What does this stack look like? It’s cloud-native, scientific data-centric, and vendor-agnostic. It can combine and harmonize data sources throughout the modern laboratory with validated, industrialized integrations. It provides advanced data management capabilities like cloud-based storage, archive, restore, and access control functionality. It makes governed data assets discoverable and reusable so organizations can share data easily across systems and platforms to save cost and time. It’s built on world-class cloud infrastructure that excels at developing and safely deploying AI and machine learning models. It’s scalable enough to handle even the most compute-intensive workloads for analytics, AI, and ML.

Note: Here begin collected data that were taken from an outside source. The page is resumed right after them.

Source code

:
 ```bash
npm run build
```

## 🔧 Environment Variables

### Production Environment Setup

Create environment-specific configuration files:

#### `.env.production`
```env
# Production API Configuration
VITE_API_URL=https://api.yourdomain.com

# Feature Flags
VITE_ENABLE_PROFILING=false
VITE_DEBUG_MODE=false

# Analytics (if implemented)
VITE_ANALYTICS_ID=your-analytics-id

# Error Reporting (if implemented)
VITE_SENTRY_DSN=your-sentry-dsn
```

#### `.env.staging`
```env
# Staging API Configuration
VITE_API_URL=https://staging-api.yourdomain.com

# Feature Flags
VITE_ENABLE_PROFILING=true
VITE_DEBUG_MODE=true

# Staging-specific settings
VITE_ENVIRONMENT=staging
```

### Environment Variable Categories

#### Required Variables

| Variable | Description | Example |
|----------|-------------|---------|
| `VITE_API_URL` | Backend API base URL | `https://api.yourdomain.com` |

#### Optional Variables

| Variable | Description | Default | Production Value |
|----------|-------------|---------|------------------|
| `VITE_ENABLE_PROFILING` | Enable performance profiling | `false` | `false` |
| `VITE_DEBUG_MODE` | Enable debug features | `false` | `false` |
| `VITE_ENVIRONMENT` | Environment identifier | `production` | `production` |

TetraScience recently partnered with Databricks to significantly enhance the adoption of Scientific AI in the life sciences sector. This collaboration brings together the best of two worlds: TetraScience contributes its purpose-built scientific data and AI cloud, deep scientific domain expertise, and a robust partner ecosystem. Databricks offers its Data Intelligence Platform, which lays the foundation for robust data engineering, analytics, and AI model training efforts. Its innovative lakehouse architecture supports multimodal data integration, which is crucial for Scientific AI. It enables the integration of various data types in real time and provides comprehensive tooling for the entire machine learning (ML) lifecycle.

Critically, Databricks' platform also includes AI-powered Business Intelligence capabilities that enable access to data analytics through natural language. This remarkable feature opens up analytics to bench scientists who may not have any programming background, democratizing data insights across the board. Through the synergy of TetraScience and Databricks, data scientists, data engineers, and IT teams are empowered to synchronize data from numerous instruments seamlessly, making it readily available in the Unity Catalog. This facilitates data discoverability, governance, advanced analytics, and Generative AI workloads, marking a significant leap forward in scientific research capabilities.

The transformative power of AI in life sciences lies in groundbreaking discoveries and in the widespread, practical applications that can revolutionize everyday processes across the industry. Building Scientific AI use-case factories can unlock immense value from the intricate data that fuels the life sciences. This requires a modern, open, and scalable technology stack, as exemplified by the TetraScience and Databricks partnership. As more organizations embrace this approach, the future of life sciences will be marked by enhanced efficiency, accelerated innovation, and, ultimately, better outcomes for patients worldwide. The future is here; it’s time to distribute it more evenly.

Naveen Kondapalli is the SVP of Product and Engineering at TetraScience. Amir Kermany is the Senior Industry Solutions Director for Healthcare and Life Sciences at Databricks.